Two Art Receptions in One Week

This year I’ve decided to work harder at networking and getting out and about in the local arts scene. Since I’ve been working every First Friday at the PA Guild Gallery in Lancaster, I was using that as an excuse not to go out, after all I can’t go out on First Fridays if I’m working them.

ANGKOR CAMBODIA ©2010 Linda Cunningham pastel, ink, collage, Laser photo transfer

So last week I went to the opening of the Franklin & Marshall Faculty Exhibition. It was a little bit different going seeing the work of professors who teach art at a school known for producing diplomats and politicians.  Far from being art with social commentary, however, it was full of traditional works.  There was even an icon painter and a Dutch master type memento mori still life by Michael Clapper (which I loved.)

The other pieces that I was drawn to in this exhibition was the large scale drawing/mixed media piece, Cambodia, by Linda Cunningham; the two scrap yard paintings by Kevin Brady (it was the snow and texture that drew me in); and the photos by Richard Kent that reminded me of the subjects I used to photograph – dilapidated man made structures in nature.  I was also interested in the idea of the coffee grounds paintings, but I didn’t really like the juxtaposition of the geometric and brightly colored forms with the gritty brown.

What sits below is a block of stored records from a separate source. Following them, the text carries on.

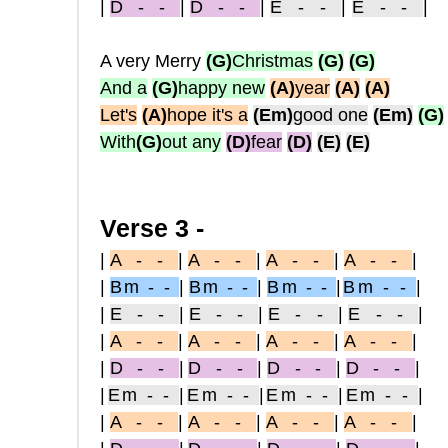
|
D - -
|
D - -
|
E - -
|
E - -
|
A very Merry
(G)
Christmas
(G)
(G)
And a
(G)
happy new
(A)
year
(A)
(A)
Let's
(A)
hope it's a
(Em)
good one
(Em)
(G)
With
(G)
out any
(D)
fear
(D)
(E)
(E)
Verse 3 -
|
A - -
|
A - -
|
A - -
|
A - -
|
|
Bm - -
|
Bm - -
|
Bm - -
|
Bm - -
|
|
E - -
|
E - -
|
E - -
|
E - -
|
|
A - -
|
A - -
|
A - -
|
A - -
|
|
D - -
|
D - -
|
D - -
|
D - -
|
|
Em - -
|
Em - -
|
Em - -
|
Em - -
|
|
A - -
|
A - -
|
A - -
|
A - -
|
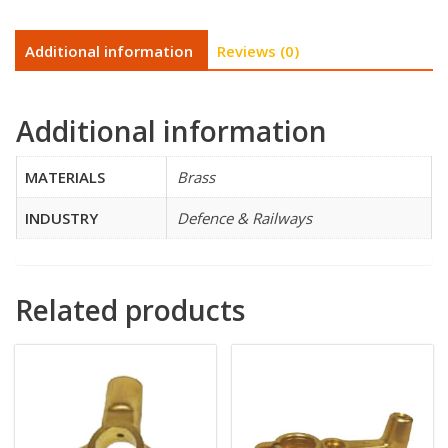
Additional information
Reviews (0)
Additional information
MATERIALS
Brass
INDUSTRY
Defence & Railways
Related products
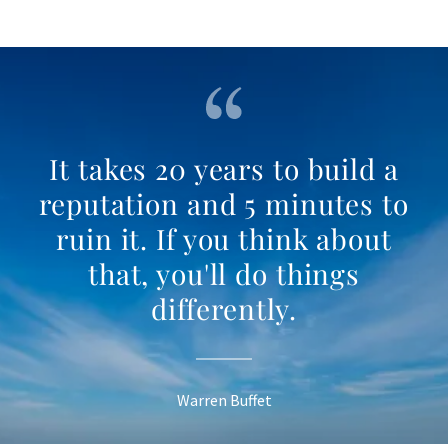
It takes 20 years to build a
reputation and 5 minutes to
ruin it. If you think about
that, you'll do things
differently.
Warren Buffet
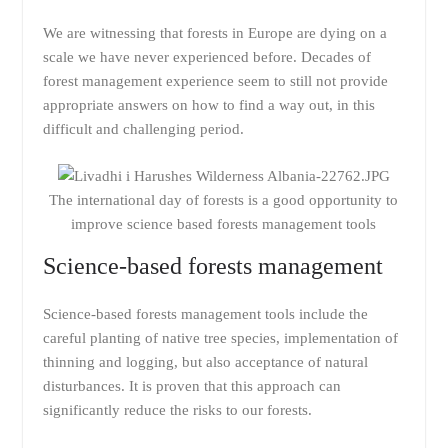
We are witnessing that forests in Europe are dying on a
scale we have never experienced before. Decades of
forest management experience seem to still not provide
appropriate answers on how to find a way out, in this
difficult and challenging period.
The international day of forests is a good opportunity to
improve science based forests management tools
Science-based forests management
Science-based forests management tools include the
careful planting of native tree species, implementation of
thinning and logging, but also acceptance of natural
disturbances. It is proven that this approach can
significantly reduce the risks to our forests.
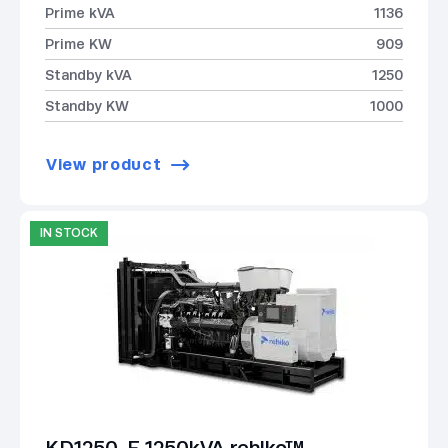
Prime kVA
1136
Prime KW
909
Standby kVA
1250
Standby KW
1000
View product
IN STOCK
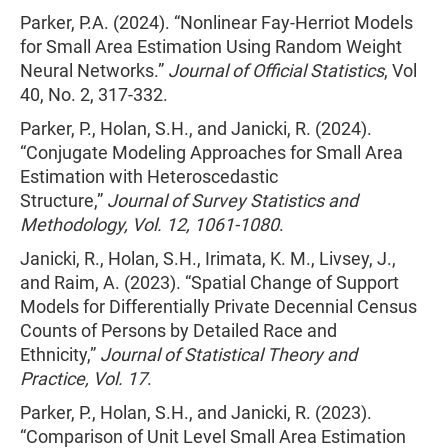
Parker, P.A. (2024). “Nonlinear Fay-Herriot Models
for Small Area Estimation Using Random Weight
Neural Networks.”
Journal of Official Statistics
, Vol
40, No. 2, 317-332.
Parker, P., Holan, S.H., and Janicki, R. (2024).
“Conjugate Modeling Approaches for Small Area
Estimation with Heteroscedastic
Structure,”
Journal of Survey Statistics and
Methodology, Vol. 12, 1061-1080
.
Janicki, R., Holan, S.H., Irimata, K. M., Livsey, J.,
and Raim, A. (2023). “Spatial Change of Support
Models for Differentially Private Decennial Census
Counts of Persons by Detailed Race and
Ethnicity,”
Journal of Statistical Theory and
Practice, Vol. 17
.
Parker, P., Holan, S.H., and Janicki, R. (2023).
“Comparison of Unit Level Small Area Estimation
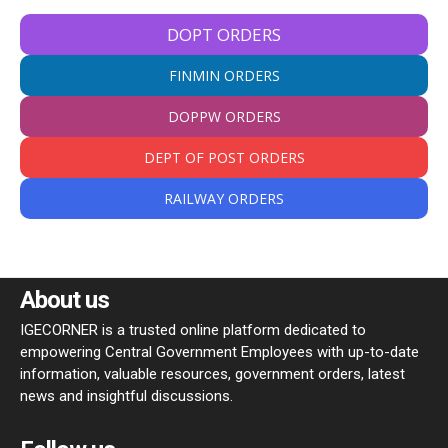
DOPT ORDERS
FINMIN ORDERS
DOPPW ORDERS
DEPT OF POST ORDERS
RAILWAY ORDERS
About us
IGECORNER is a trusted online platform dedicated to
empowering Central Government Employees with up-to-date
information, valuable resources, government orders, latest
news and insightful discussions.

Jovian View © Mitchell Davidson Bentley

The other exhibition I visited was at the Lancaster campus of HACC. This featured sci-fi illustrations and astronomical landscapes by Mitchell Davidson Bentley. All of his work is produced digitally and it was interesting to hear him speak about how the programs work. What I found most interesting though was his discussion of his journey and how he pursued a humanities degree rather than a fine arts degree. He talked about how he became interested in this particular subject matter and how people have had science fiction stories throughout time. He mentioned the ancient Greeks having stories of visiting the moon and fighting spider people and how the stories of the constellations became the stories of the gods.

I liked the astronomical landscapes more than the book and magazine covers, mostly because I’m not drawn to scantily clad women, but that is the industry standard. I also am not sold on computer rendered humans, but the landscapes were really wonderful and imaginative. I do think that it’s interesting to hear artists (or musicians, or authors) speak about their process and motivations even if you aren’t necessarily drawn to their particular style or subject matter. It’s always good to expose yourself to new ideas.